Unfortunately, weight management can become more difficult in your forties. As you age, your metabolism slows, so portion control and nutrient-dense foods become more important. You may even need to add more exercise into your schedule—especially weight training to build muscle mass and metabolize calories more efficiently. Cottrill recommends eating unrefined whole grains like whole wheat, brown rice, and oats to help keep blood pressure and cholesterol in check. "They help digestion and make you feel full on less food," she says. "And you'll enter your fifties in great shape."


"Artichokes purify and protect the liver. They also have a mild diuretic effect on the kidneys, which aids in toxin removal once the liver breaks them down," explains Amsterdam. "Some studies have shown that artichokes may actually regenerate liver tissues." They're also high in fiber, which is always good for elimination.


Coconut is a multifaceted food that, according to Amsterdam, can provide many essential nutrients in your forties. "It's rich in fiber, helps to fight Candida Albicans, fungi viruses, and bacteria, and the fatty acids in coconut can boost brain function." Worried about staying sharp?
In your forties and fifties, the body's requirements during perimenopause and menopause for women and man-o-pause for men require an increase in calcium-rich foods, as well as hormone-balancing meals. "To balance hormones, such as leptin, the diet must contain high fiber vegetables to stabilize leptin levels by making you feel full longer. They'll balance cortisol, vitamins, minerals, antioxidants," explains Avellino. "The fiber found in cabbage, broccoli or Brussel sprouts help stabilize blood sugar and insulin by slowing down digestion."




"Animal protein can slow metabolism, but protein remains an important element for health and longevity," explains Riemann. "So, decreasing animal protein and increasing plant protein can be a great way to give your body what it needs. Whole grains, lentils and beans provide some of the best sources of plant-based protein, as well as an array of healthy nutrients.

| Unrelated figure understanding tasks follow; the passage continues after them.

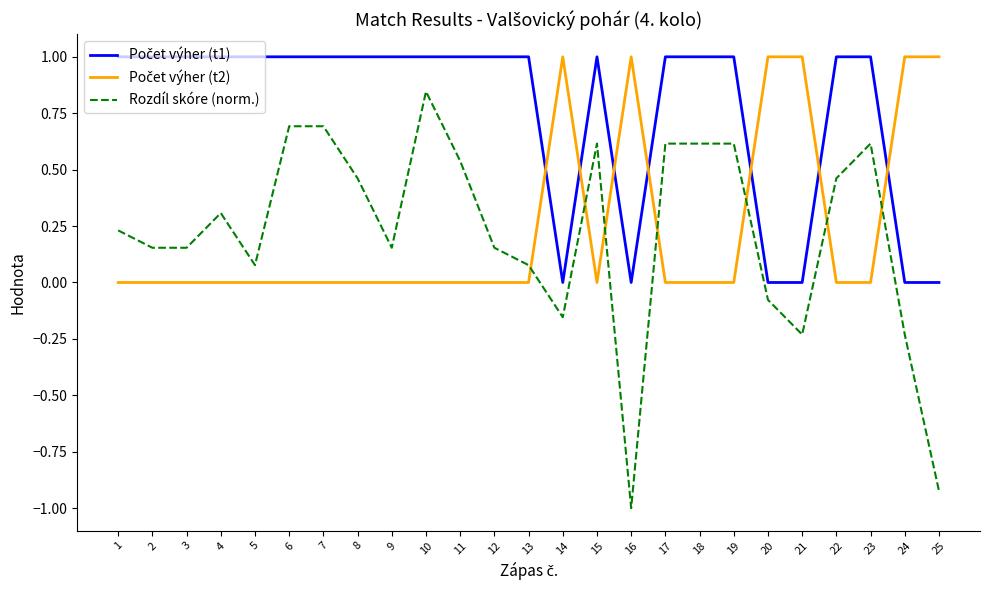

What is the spread (max minus min) of values at 15?

1.0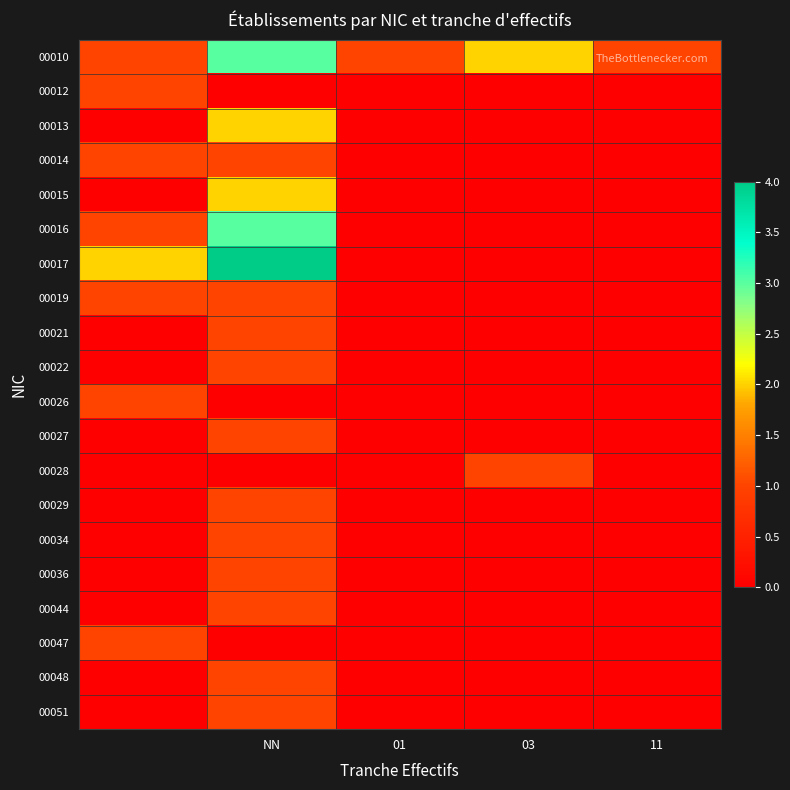

Which series has the largest range (max minus min)?

00017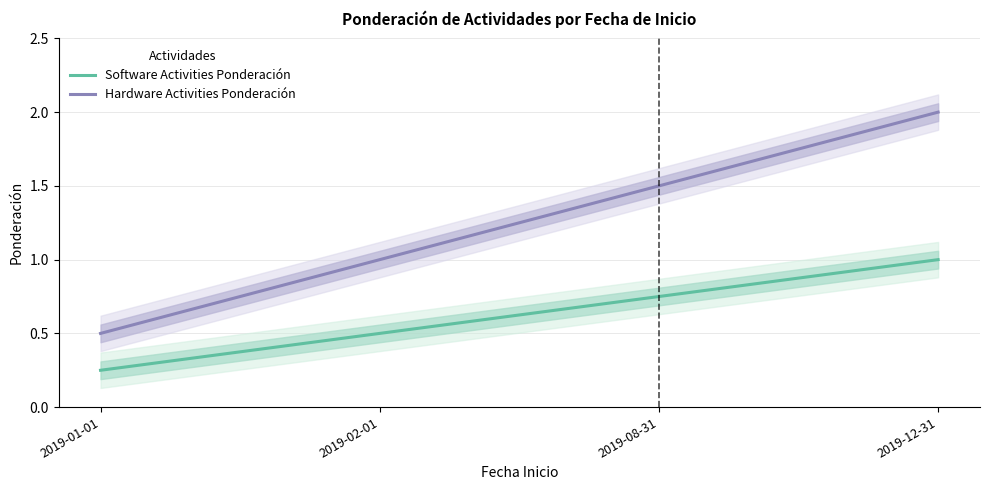

How many Hardware Activities Ponderación values are between 1 and 2?

3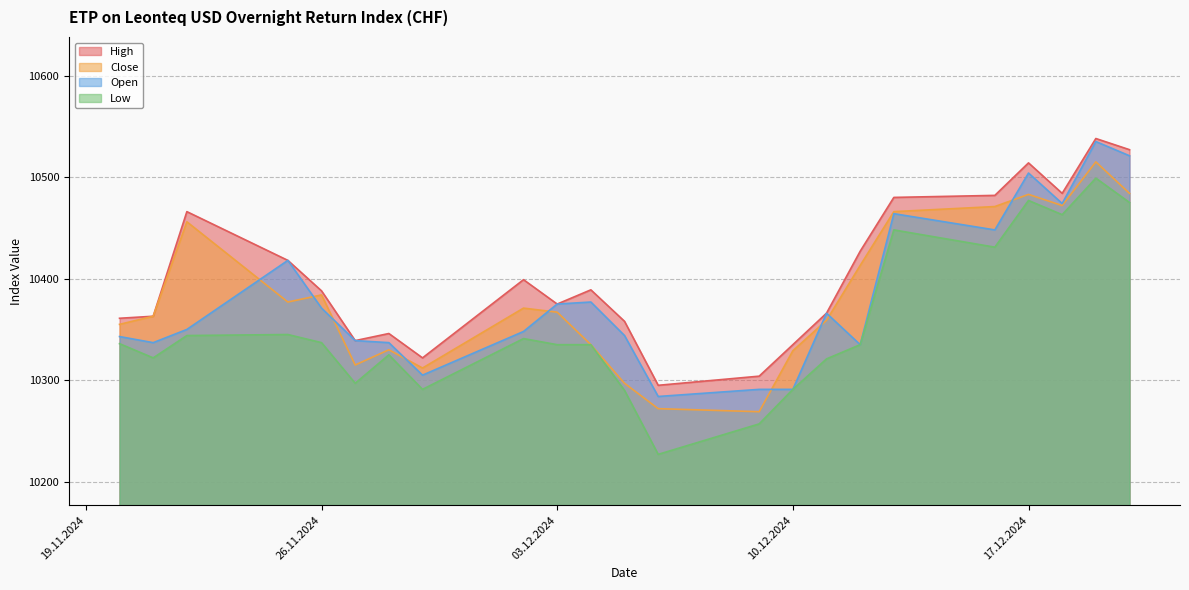

What is the difference between the second highest and minimum values in the Close series?

215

Eggs are low in calories and are a complete protein, which makes this food great for building muscle and maintaining a healthy weight. "In addition, eggs are rich in omega-3, choline, and are important for nerve function and healthy metabolism," says Amsterdam. "They're also rich in the antioxidants lutein and zeaxanthin, which are important for eye health."

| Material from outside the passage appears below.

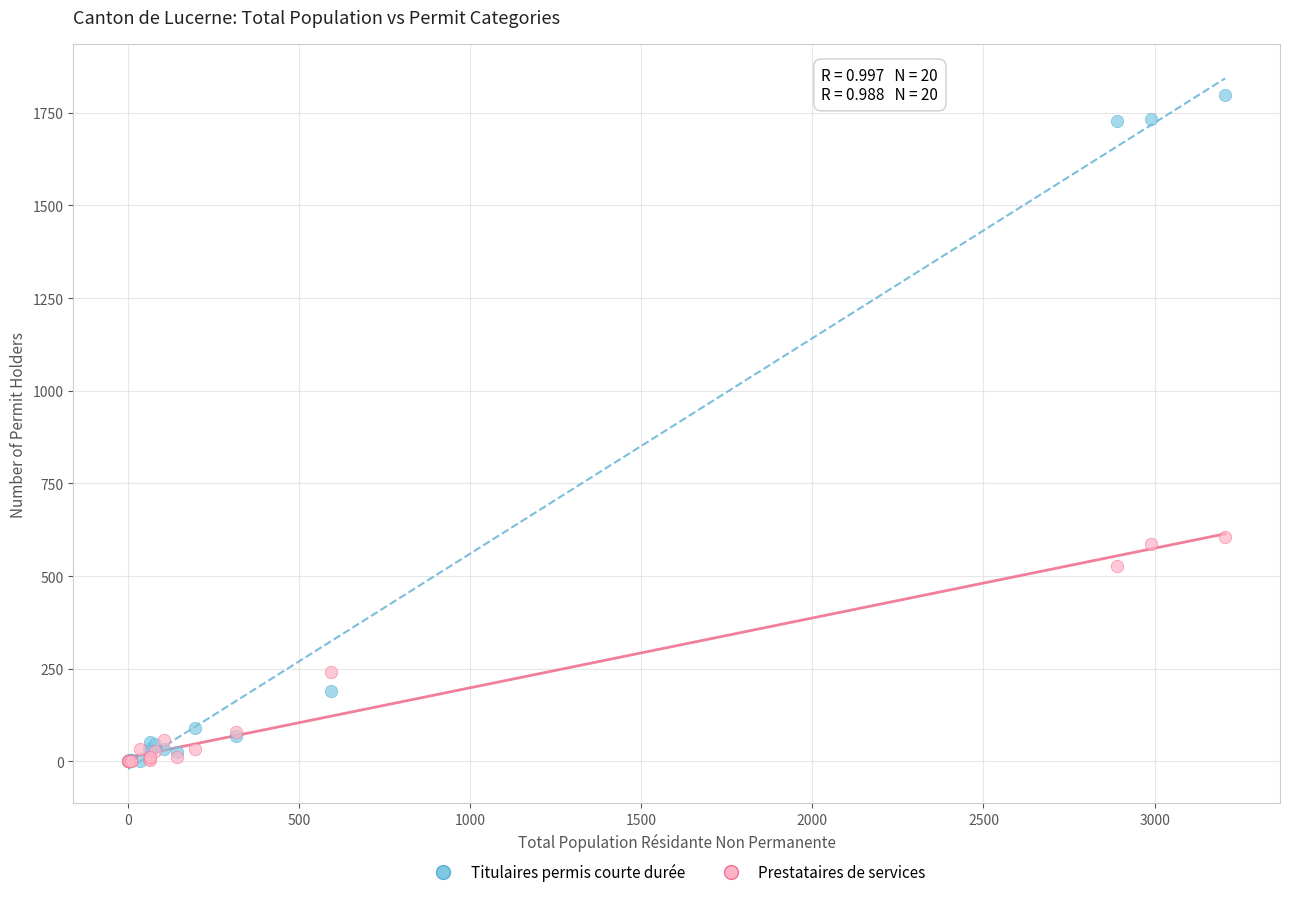

Which series has the largest Y range (max minus min)?

Titulaires permis courte durée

Brazil nuts are filled with vitamins and nutrients that support so many important functions as you get older. "They contain selenium, calcium, iron, copper, magnesium, manganese, potassium, phosphorus, zinc, and fiber," says Amsterdam. "This exotic nut helps to support healthy cholesterol levels, which prevents blood clotting and, consequently, reduces the risk of heart attacks and strokes." Plus, Brazil nuts contain vitamin A and E, which can reduce wrinkles increase skin collagen!